Data shown below:
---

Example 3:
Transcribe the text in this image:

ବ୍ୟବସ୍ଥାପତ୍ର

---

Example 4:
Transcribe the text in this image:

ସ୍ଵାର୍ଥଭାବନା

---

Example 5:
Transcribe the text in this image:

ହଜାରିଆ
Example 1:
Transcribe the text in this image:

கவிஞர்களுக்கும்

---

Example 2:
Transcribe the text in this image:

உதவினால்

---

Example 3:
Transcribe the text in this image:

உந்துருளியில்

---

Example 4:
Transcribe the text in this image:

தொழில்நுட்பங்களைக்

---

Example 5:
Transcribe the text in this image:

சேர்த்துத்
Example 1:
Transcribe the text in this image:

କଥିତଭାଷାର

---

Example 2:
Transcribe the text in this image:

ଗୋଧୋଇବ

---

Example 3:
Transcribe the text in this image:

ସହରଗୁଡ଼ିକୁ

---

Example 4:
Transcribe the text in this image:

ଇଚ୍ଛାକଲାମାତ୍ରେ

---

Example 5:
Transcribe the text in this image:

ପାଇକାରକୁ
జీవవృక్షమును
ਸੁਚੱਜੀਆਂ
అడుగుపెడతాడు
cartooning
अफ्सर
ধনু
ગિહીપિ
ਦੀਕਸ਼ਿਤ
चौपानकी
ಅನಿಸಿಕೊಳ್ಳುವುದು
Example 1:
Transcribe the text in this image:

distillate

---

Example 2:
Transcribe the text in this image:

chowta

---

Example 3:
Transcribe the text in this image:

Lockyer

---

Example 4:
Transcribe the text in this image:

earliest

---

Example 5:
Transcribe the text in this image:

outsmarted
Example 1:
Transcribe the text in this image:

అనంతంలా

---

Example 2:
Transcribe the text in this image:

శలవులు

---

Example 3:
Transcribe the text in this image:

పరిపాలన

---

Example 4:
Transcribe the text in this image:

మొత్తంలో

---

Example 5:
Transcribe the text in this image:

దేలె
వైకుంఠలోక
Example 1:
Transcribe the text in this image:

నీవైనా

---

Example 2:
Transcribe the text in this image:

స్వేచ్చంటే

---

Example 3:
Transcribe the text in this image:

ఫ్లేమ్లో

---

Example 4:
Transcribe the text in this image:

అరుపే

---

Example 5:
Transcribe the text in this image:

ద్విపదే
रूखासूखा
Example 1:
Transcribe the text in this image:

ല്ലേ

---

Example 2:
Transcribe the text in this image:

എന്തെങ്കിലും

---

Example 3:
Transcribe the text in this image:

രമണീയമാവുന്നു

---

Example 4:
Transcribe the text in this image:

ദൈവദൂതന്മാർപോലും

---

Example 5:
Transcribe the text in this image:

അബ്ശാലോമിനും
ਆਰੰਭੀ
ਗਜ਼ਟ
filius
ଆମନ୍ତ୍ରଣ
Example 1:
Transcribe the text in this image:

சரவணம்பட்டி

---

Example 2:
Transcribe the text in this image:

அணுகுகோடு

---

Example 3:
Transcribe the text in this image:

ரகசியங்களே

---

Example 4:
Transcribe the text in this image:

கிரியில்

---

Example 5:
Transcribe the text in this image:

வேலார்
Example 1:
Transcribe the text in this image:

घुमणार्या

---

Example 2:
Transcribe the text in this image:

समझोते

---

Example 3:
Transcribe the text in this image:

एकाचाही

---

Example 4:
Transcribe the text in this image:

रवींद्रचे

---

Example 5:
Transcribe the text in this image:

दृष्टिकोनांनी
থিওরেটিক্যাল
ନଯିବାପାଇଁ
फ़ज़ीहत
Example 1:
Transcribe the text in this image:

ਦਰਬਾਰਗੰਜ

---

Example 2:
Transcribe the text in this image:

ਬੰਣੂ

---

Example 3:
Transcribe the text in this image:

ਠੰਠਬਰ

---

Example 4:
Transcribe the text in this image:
End of Data shown.
Aim of the exercise:
Copy each record exactly, leaving nothing out.

Answer area:
---

Example 3:
Transcribe the text in this image:

ବ୍ୟବସ୍ଥାପତ୍ର

---

Example 4:
Transcribe the text in this image:

ସ୍ଵାର୍ଥଭାବନା

---

Example 5:
Transcribe the text in this image:

ହଜାରିଆ
Example 1:
Transcribe the text in this image:

கவிஞர்களுக்கும்

---

Example 2:
Transcribe the text in this image:

உதவினால்

---

Example 3:
Transcribe the text in this image:

உந்துருளியில்

---

Example 4:
Transcribe the text in this image:

தொழில்நுட்பங்களைக்

---

Example 5:
Transcribe the text in this image:

சேர்த்துத்
Example 1:
Transcribe the text in this image:

କଥିତଭାଷାର

---

Example 2:
Transcribe the text in this image:

ଗୋଧୋଇବ

---

Example 3:
Transcribe the text in this image:

ସହରଗୁଡ଼ିକୁ

---

Example 4:
Transcribe the text in this image:

ଇଚ୍ଛାକଲାମାତ୍ରେ

---

Example 5:
Transcribe the text in this image:

ପାଇକାରକୁ
జీవవృక్షమును
ਸੁਚੱਜੀਆਂ
అడుగుపెడతాడు
cartooning
अफ्सर
ধনু
ગિહીપિ
ਦੀਕਸ਼ਿਤ
चौपानकी
ಅನಿಸಿಕೊಳ್ಳುವುದು
Example 1:
Transcribe the text in this image:

distillate

---

Example 2:
Transcribe the text in this image:

chowta

---

Example 3:
Transcribe the text in this image:

Lockyer

---

Example 4:
Transcribe the text in this image:

earliest

---

Example 5:
Transcribe the text in this image:

outsmarted
Example 1:
Transcribe the text in this image:

అనంతంలా

---

Example 2:
Transcribe the text in this image:

శలవులు

---

Example 3:
Transcribe the text in this image:

పరిపాలన

---

Example 4:
Transcribe the text in this image:

మొత్తంలో

---

Example 5:
Transcribe the text in this image:

దేలె
వైకుంఠలోక
Example 1:
Transcribe the text in this image:

నీవైనా

---

Example 2:
Transcribe the text in this image:

స్వేచ్చంటే

---

Example 3:
Transcribe the text in this image:

ఫ్లేమ్లో

---

Example 4:
Transcribe the text in this image:

అరుపే

---

Example 5:
Transcribe the text in this image:

ద్విపదే
रूखासूखा
Example 1:
Transcribe the text in this image:

ല്ലേ

---

Example 2:
Transcribe the text in this image:

എന്തെങ്കിലും

---

Example 3:
Transcribe the text in this image:

രമണീയമാവുന്നു

---

Example 4:
Transcribe the text in this image:

ദൈവദൂതന്മാർപോലും

---

Example 5:
Transcribe the text in this image:

അബ്ശാലോമിനും
ਆਰੰਭੀ
ਗਜ਼ਟ
filius
ଆମନ୍ତ୍ରଣ
Example 1:
Transcribe the text in this image:

சரவணம்பட்டி

---

Example 2:
Transcribe the text in this image:

அணுகுகோடு

---

Example 3:
Transcribe the text in this image:

ரகசியங்களே

---

Example 4:
Transcribe the text in this image:

கிரியில்

---

Example 5:
Transcribe the text in this image:

வேலார்
Example 1:
Transcribe the text in this image:

घुमणार्या

---

Example 2:
Transcribe the text in this image:

समझोते

---

Example 3:
Transcribe the text in this image:

एकाचाही

---

Example 4:
Transcribe the text in this image:

रवींद्रचे

---

Example 5:
Transcribe the text in this image:

दृष्टिकोनांनी
থিওরেটিক্যাল
ନଯିବାପାଇଁ
फ़ज़ीहत
Example 1:
Transcribe the text in this image:

ਦਰਬਾਰਗੰਜ

---

Example 2:
Transcribe the text in this image:

ਬੰਣੂ

---

Example 3:
Transcribe the text in this image:

ਠੰਠਬਰ

---

Example 4:
Transcribe the text in this image:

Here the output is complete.